Destroying the Postal Service to affect the election.
This was an out-and-out conspiracy theory. Several postal boxes were removed and a number of high-speed sorters were taken out of service. It was covered as a plot to slow the mail in order to prevent absentee voting. Actually, the postal boxes were removed as part of a long-standing policy of removing seldom-used boxes. The sorters had been slated to be decommissioned well before Trump's appointee took office. Both of these happened because mail volume is falling.

Disrespecting war dead
The Atlantic published a hit-piece claiming that Trump missed the commemoration of D-Day because it was raining and he didn't want to get his hair wet and that he called the war dead "losers". Everyone present denied that. The Atlantic refused to name their sources which suggests that none of them had first hand knowledge and that they were just repeating rumors.

Downplaying COVID.
In early February Trump told Bob Woodward that he knew that the virus was transmittable and deadly before the WHO announced it but he downplayed the threat to keep from panicking the nation.
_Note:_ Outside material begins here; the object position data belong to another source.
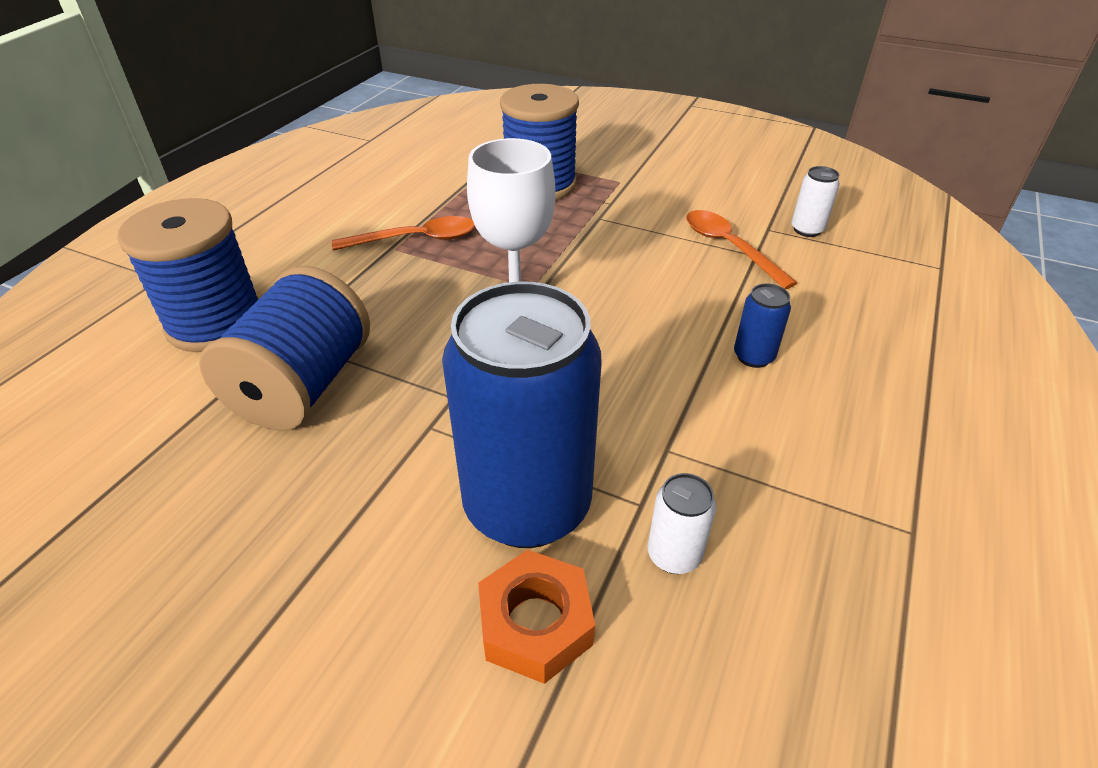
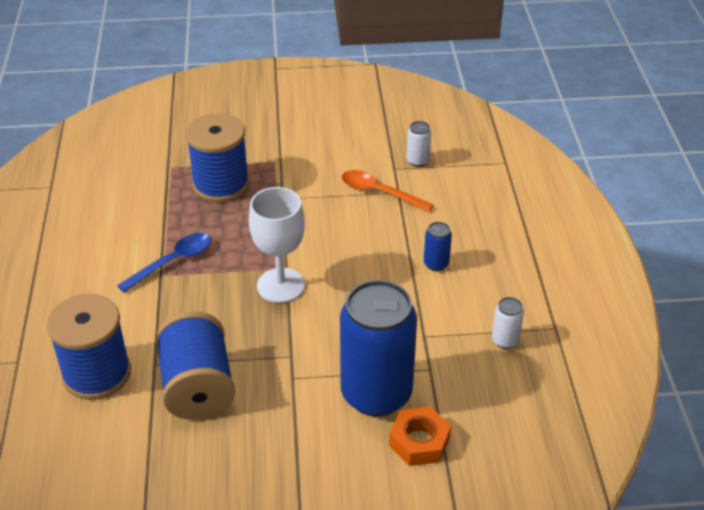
camera: 30 degrees left, 0 degrees up
orange spoon [332,216,475,251] -> blue spoon [117,233,211,292]
white can [647,473,716,574] -> white can moved to [492,297,524,349]

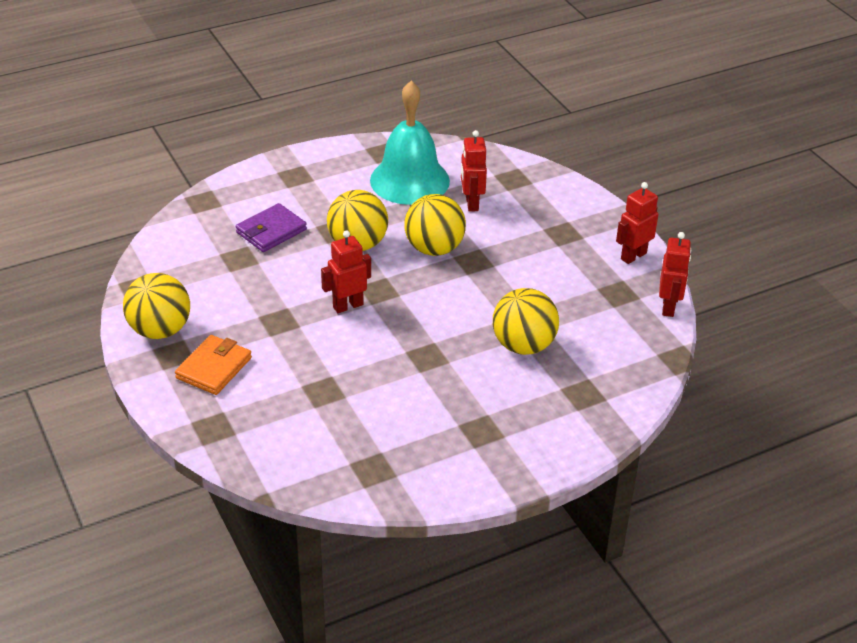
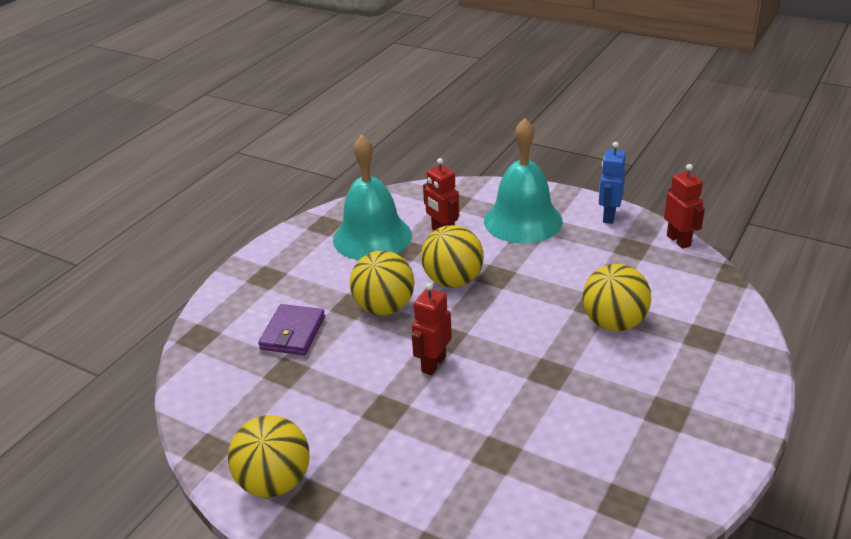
camera: 30 degrees left, 5 degrees down
orange wallet [175,335,252,395] -> none
red robot [616,182,659,264] -> blue robot [599,142,626,224]
none -> turquoise bell [484,118,563,243]

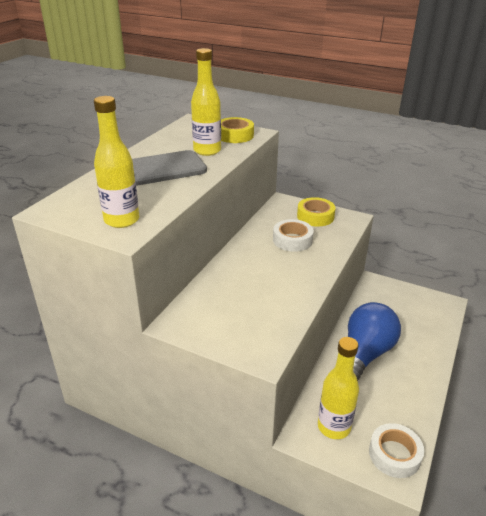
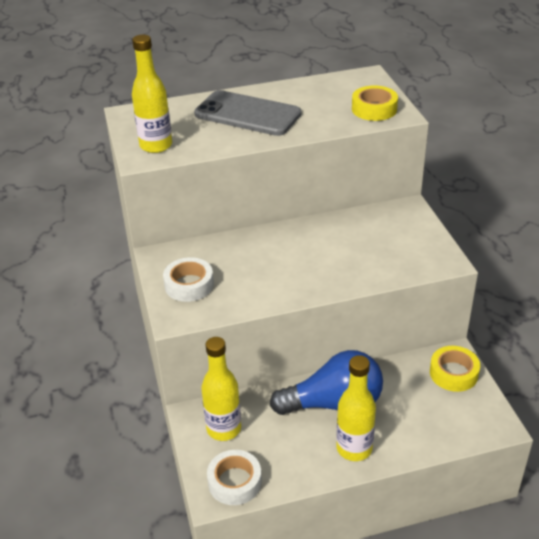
camera: 50 degrees right, 5 degrees up
yellow bottle [191,48,221,156] -> yellow bottle moved to [336,355,376,461]
white tape [273,219,314,252] -> white tape moved to [163,257,214,302]
yellow tape [297,197,335,227] -> yellow tape moved to [430,346,480,392]

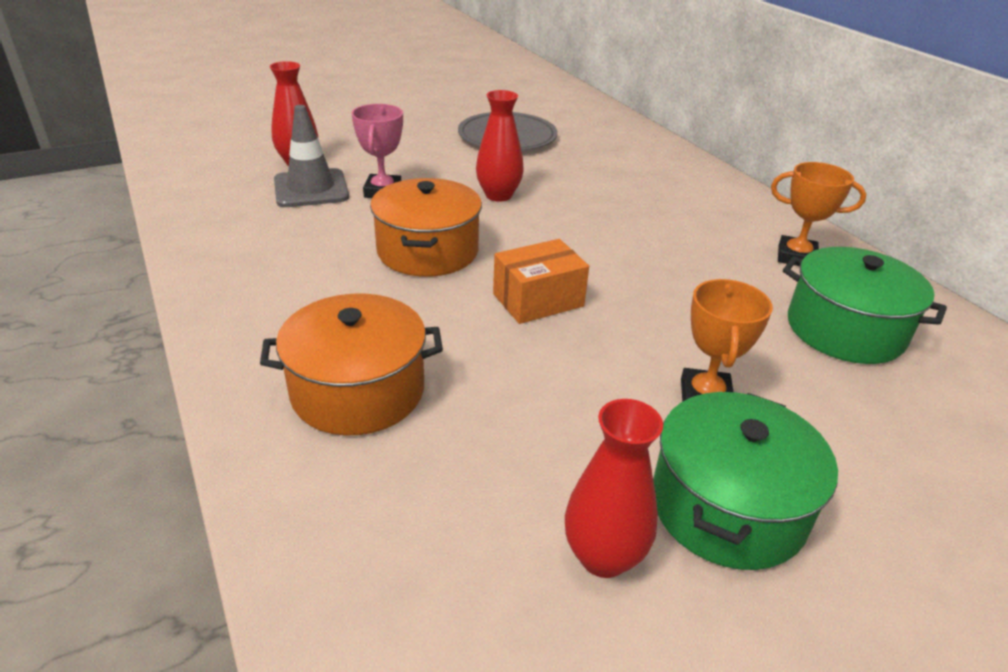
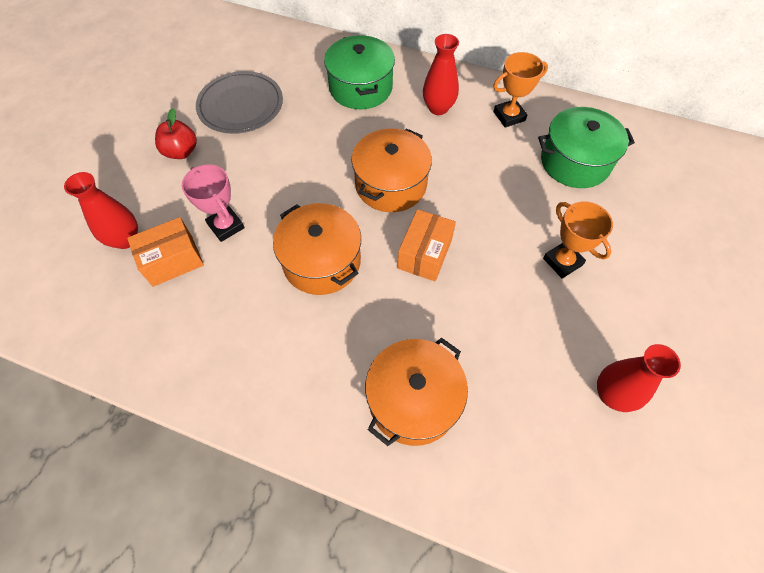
camera: 40 degrees left, 25 degrees up
grey traffic cone [274,105,349,207] -> orange box [127,217,204,287]
red vase [476,90,524,202] -> red vase moved to [423,34,459,115]
green pot [653,392,838,570] -> green pot moved to [324,35,395,109]
none -> red apple [155,108,197,159]
none -> orange pot [352,128,432,212]

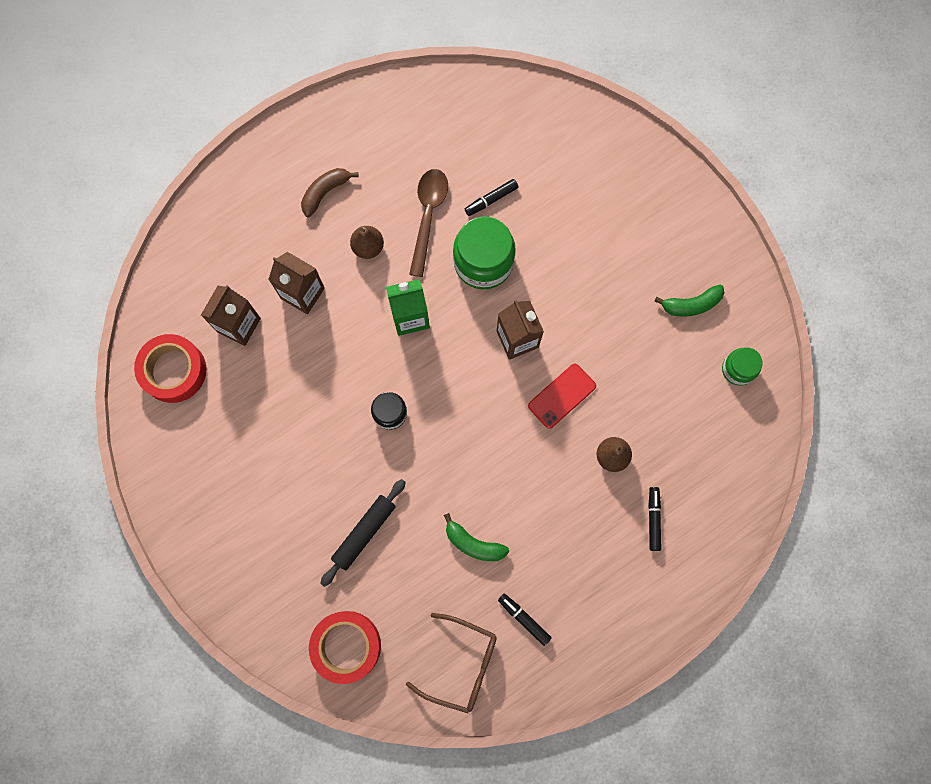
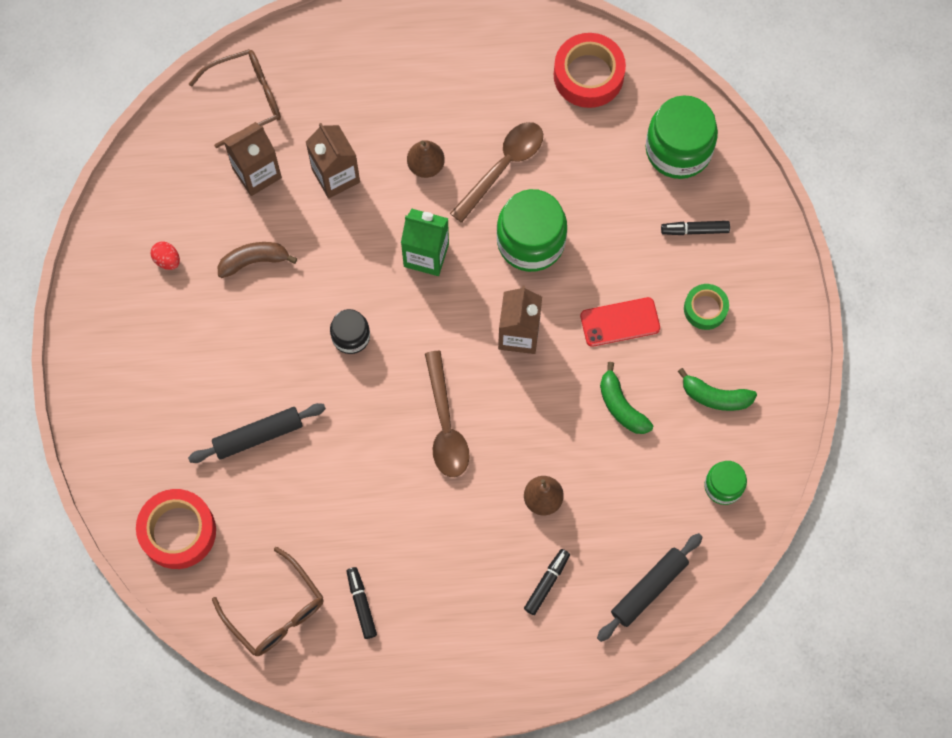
camera: 30 degrees right, 5 degrees down
red tape [134,334,206,403] -> red tape moved to [554,33,626,108]
brown banana [301,168,359,217] -> brown banana moved to [218,242,297,278]
green banana [444,513,509,561] -> green banana moved to [600,362,653,434]
black marker [465,179,518,216] -> black marker moved to [661,221,730,235]
red phone [528,364,596,429] -> red phone moved to [580,297,660,347]
none -> red egg [151,241,180,270]
none -> brown glasses [189,49,281,148]
none -> brown spoon [425,351,470,477]
none -> black rolling pin [597,533,702,642]
none -> green jar [646,95,718,179]
none -> green tape [684,284,729,330]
Trump-haters insisted that meant Trump did not take proper action. Actually, anyone who paid any attention to the news from China knew that the virus was transmittable and deadly. This was no secret. The real scandal here was the WHO continuing to downplay the virus through January.

And the winner is:

Trump called neo-Nazis "good people".

This is a call-back from 2017. Trump made it very clear that the "good people" he was talking about were the people protesting the removal of statues. He went further, predicting, correctly, that George Washington and Thomas Jefferson would be next. Despite this not being true, Joe Biden repeated the lie multiple times. It was in his 2019 speech announcing his candidacy, his 2020 DNC acceptance speech and one of the debates. That's what makes it the lie of the year.

One final note: Politifact chickened out on several of these lies. Rather than coming out and saying they are lies, Politifact has "in context" sections with the quotes. These are very long and the operative phrase is buried several paragraphs down making it unlikely that casual readers will dig down so far. That's how the "fact-checkers" avoid taking Trump's side.